Pelosi backs ending congressional control over debt limit

FILE – In this file photo from Thursday, Sept. 23, 2021, Speaker of the House Nancy Pelosi, D-Calif., center, joined from left by Treasury Secretary Janet Yellen and Senate Majority Leader Chuck Schumer, D-N.Y., updates reporters on Democratic efforts to pass President Joe Biden’s “Build Back Better” package, at the Capitol in Washington. It’s a consequential week for Biden, Schumer and Pelosi as the Democratic leaders work to round up votes to pass their agenda and avoid a federal shutdown. (AP Photo/J. Scott Applewhite, file) (J. Scott Applewhite/AP)

Pelosi backs ending congressional control over debt limit

Susan Ferrechio October 12, 01:33 PMOctober 12, 01:33 PM

House Speaker Nancy Pelosi on Tuesday signaled support for giving the Treasury Department unilateral authority to raise the debt limit and ending the requirement for congressional approval.

“I do think it has merit,” the California Democrat told reporters.
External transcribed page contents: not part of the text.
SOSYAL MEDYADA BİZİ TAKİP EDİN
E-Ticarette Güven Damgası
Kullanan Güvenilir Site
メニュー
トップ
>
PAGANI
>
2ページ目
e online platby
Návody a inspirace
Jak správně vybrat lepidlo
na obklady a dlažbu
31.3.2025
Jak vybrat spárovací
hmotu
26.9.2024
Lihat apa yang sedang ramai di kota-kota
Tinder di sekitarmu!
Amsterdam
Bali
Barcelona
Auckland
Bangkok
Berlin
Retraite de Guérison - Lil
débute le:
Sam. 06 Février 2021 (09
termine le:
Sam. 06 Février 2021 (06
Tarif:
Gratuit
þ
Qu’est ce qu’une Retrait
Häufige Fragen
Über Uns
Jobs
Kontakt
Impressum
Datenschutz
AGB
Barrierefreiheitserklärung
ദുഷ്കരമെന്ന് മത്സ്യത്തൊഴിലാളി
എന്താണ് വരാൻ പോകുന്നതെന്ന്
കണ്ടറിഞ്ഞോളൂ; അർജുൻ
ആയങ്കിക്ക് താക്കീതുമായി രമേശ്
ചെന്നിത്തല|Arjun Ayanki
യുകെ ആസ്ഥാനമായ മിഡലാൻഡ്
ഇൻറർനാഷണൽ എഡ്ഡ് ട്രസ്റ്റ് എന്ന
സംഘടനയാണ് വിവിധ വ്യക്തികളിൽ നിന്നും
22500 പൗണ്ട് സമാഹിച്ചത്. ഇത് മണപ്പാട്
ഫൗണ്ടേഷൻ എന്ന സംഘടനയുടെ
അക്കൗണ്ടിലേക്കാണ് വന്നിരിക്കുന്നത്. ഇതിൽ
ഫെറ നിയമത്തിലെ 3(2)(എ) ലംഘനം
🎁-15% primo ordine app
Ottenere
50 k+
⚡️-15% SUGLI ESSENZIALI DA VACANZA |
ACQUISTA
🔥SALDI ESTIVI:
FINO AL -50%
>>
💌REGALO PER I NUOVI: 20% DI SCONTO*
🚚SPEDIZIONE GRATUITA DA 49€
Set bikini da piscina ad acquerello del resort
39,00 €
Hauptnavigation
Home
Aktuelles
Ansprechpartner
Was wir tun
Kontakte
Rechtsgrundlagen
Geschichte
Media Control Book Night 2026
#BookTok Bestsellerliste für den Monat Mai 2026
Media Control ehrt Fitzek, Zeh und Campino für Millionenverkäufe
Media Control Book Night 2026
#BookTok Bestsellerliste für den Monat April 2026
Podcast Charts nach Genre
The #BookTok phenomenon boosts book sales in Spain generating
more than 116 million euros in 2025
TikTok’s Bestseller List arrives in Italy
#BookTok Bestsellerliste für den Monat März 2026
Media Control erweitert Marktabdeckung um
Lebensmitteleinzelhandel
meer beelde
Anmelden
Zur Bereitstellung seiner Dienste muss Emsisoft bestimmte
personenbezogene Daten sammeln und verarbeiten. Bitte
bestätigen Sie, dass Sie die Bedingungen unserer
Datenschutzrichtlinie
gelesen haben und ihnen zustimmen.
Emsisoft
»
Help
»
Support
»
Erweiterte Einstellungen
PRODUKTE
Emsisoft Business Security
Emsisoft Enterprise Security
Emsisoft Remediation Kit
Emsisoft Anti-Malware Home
Congress has regularly struggled to find enough votes to raise the debt ceiling over the past two decades due to partisan disagreements. Debt ceiling standoffs have in some instances pushed the nation to the brink of economically damaging “fiscal cliffs.”

Democrats were forced to accept a short-term debt limit extension this month after Republicans refused to provide the 10 votes needed in the Senate to give the Treasury Department additional borrowing authority, citing an effort by Democrats to jam through a massive social welfare spending package.


House lawmakers will reconvene today to pass the short-term extension, which provides the Treasury Department borrowing authority only until Dec. 3.

Pelosi on Tuesday pitched a bill authored by House Budget Committee Chairman John Yarmuth, a Kentucky Democrat, that would give the treasury secretary the power to raise the debt limit without Congress.

Congress could then overrule the decision, but it would require 60 votes in the Senate, a threshold that would almost always require bipartisan support.

“That seems to have some appeal to both sides of the aisle because of the consequences to people of not lifting it,” Pelosi said.

So far, the measure sponsored by Yarmuth, the Debt Ceiling Reform Act, has 14 co-sponsors, but all are Democrats.


Treasury Secretary Janet Yellen warned Congress earlier this month that it must act to raise the debt ceiling by Oct. 18 to avoid risking a U.S. default on its loans, which could trigger an economic crisis.